There was a strong urban-rural divide in this election, which is increasingly common in Canadian politics but was less common historically, when the Liberals had strong support in some rural regions. In this election, the Liberals and NDP dominated in urban centres and most suburban areas – not only the big cities of Toronto, Ottawa, Mississauga, Brampton, Hamilton, London, Kitchener and Windsor but also smaller regional centres such as Oshawa, St. Catharines, Barrie, Cambridge, Kingston, Guelph, Niagara Falls, Brantford, Sarnia, Welland and Belleville; in May 2011, the federal Tories had won most of these smaller towns (except for the college towns of Kingston and Guelph, and Welland). It appears as if the largest towns to have gone PC in June 2014 were suburban Whitby and the weird single-tier municipality of Chatham-Kent (see the borders of this ‘municipality’ here) Even in ridings won by the PCs – such as Perth-Wellington, Huron-Bruce and Lanark-Frontenac-Lennox and Addington – the Liberals and/or NDP still won most polls in those ridings’ main towns – Stratford, Goderich, Kincardine and Napanee in this case. It is also noteworthy that, for all the talk of the Liberals being an increasingly Torontonian party (led by a Toronto leader on the party’s left), they still did well in more historically industrial towns such as Cambridge, Kitchener, St. Catharines or regional centres such as Barrie. That being said, the NDP won some very strong results in SW Ontario’s old industrial centres: Windsor and London obviously, but also Sarnia, Brantford and Ingersoll for example. The PCs, in contrast, did poorly throughout the board in urban and suburban areas.

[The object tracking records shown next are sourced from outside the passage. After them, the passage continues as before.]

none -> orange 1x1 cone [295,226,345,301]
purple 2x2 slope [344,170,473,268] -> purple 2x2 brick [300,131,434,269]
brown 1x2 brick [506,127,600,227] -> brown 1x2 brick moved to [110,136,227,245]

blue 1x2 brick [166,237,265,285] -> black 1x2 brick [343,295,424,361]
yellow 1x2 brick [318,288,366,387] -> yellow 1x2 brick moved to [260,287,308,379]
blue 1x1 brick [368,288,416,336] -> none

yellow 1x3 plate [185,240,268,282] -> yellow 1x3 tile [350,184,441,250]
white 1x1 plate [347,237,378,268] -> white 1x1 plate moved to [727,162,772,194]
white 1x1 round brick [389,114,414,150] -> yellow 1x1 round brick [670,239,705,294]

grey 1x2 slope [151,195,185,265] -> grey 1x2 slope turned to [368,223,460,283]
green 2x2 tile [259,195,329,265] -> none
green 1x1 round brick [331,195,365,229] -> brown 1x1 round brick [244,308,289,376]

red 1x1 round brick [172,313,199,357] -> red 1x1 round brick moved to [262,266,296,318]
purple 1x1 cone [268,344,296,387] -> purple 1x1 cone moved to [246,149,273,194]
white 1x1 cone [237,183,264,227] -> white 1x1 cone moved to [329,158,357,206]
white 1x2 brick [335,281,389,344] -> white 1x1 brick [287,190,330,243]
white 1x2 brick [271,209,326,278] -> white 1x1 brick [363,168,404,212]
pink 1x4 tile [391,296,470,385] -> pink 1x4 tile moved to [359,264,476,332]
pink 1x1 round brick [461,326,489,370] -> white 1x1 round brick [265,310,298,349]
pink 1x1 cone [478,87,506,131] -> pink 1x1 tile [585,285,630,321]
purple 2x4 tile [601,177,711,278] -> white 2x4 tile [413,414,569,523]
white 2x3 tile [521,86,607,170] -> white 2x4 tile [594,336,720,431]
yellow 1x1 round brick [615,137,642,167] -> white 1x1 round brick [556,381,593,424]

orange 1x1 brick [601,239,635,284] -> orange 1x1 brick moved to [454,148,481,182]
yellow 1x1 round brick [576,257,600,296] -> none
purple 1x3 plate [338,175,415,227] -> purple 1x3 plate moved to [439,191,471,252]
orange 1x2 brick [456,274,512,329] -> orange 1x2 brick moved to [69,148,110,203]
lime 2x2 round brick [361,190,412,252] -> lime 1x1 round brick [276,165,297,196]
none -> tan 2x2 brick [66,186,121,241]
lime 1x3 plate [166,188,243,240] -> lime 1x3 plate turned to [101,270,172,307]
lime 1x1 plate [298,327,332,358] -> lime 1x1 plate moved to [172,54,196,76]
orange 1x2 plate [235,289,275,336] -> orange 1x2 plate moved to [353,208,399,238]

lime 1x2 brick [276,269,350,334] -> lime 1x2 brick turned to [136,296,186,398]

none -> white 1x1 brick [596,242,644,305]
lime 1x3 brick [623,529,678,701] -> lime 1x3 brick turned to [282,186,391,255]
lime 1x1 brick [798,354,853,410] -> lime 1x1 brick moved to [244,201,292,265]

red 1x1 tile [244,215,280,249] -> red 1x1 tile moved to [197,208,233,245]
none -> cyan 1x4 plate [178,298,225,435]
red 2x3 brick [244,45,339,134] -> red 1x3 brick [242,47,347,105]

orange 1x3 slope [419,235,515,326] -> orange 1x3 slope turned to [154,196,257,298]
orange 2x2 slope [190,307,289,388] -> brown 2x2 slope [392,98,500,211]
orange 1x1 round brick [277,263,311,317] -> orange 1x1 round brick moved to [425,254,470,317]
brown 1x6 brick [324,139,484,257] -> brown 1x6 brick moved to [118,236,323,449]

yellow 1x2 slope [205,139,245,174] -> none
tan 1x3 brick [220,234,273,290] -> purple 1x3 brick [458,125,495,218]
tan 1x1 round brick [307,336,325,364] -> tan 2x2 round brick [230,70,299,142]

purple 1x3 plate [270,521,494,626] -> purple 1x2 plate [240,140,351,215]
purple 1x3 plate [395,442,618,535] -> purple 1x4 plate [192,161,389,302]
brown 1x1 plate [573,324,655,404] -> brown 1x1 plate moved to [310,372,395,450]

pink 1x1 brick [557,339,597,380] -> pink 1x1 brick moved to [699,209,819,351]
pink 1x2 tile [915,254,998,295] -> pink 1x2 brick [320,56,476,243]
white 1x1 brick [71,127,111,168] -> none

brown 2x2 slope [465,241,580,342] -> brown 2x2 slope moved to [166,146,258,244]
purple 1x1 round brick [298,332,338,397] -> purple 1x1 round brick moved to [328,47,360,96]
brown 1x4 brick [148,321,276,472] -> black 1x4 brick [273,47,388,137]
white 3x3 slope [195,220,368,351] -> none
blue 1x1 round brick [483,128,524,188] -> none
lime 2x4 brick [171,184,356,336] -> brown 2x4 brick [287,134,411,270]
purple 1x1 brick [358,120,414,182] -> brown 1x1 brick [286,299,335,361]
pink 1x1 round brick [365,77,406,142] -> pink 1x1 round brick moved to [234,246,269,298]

What doomed the PCs was their inability – yet again – to breakthrough in the inner suburbs. As noted previously, suburban voters are a very swingy bunch: in May 2011, they swung to the Conservatives and allowed the Tories to win remarkable results in the 905 and even the 416 (although non-Tory vote splitting also helped a bunch), but in October 2011 they largely stuck with the provincial Liberals despite everything. As such, nothing in this election should be interpreted in the long-term: the PCs may very well sweep the board in the suburbs in 2018, or they might be destroyed again – nobody can really pretend to accurately predict that. The PCs were limited to their rural base – although even in rural areas, they fell far short of the federal Conservative results in those ridings and the provincial Liberals were still miles and miles ahead of the federal Liberals (May 2011, granted) there; in addition to an outer suburban/exurban base, although the Liberals did perform quite well in new housing subdivisions in the GTA. Interestingly, there seems to have been a small swing towards the PCs and against the Liberals in the province’s wealthiest urban neighborhoods, likely a reaction to the Liberals’ left-wards shift. Looking forward to 2018, the PCs need to fix their leadership problems above all – get a leader who, while not necessarily a moderate, can reassure voters and appeal to target PC demographics with a reasonable platform which showcases them as ‘good economic managers’; this would allow the PCs to regain suburban voters, like the Harper Tories did in 2011. The next step could be to copy Harper’s successful appeal to visible minority voters in the GTA; one silver lining from this election might be the PCs’ decent (but still not good enough) results with Chinese voters in Scarborough and Markham.

The NDP had largely positive, but also very mixed results; the strong results in SW Ontario contrasted with the poor numbers in downtown Toronto/Ottawa, showing Horwath’s inability to bridge the two components of the NDP electorate, something which Jack Layton had done very well in 2008-2011 for the federal NDP. Although much commentary on the ONDP’s showing has focused on the contrast between SW Ontario and the urban progressive downtowns, little attention was given to the NDP’s strong results with (historically Liberal) visible minorities in Brampton, northern Toronto (Etobicoke and York) and parts of Scarborough. If the Ontario NDP can continue to do very well in SW Ontario, reconquer downtown voters and make inroads with visible minorities in Toronto’s suburbs, they have the potential to build a winning coalition.

My apologies for the huge delay in publishing this report. Hope it was worth it!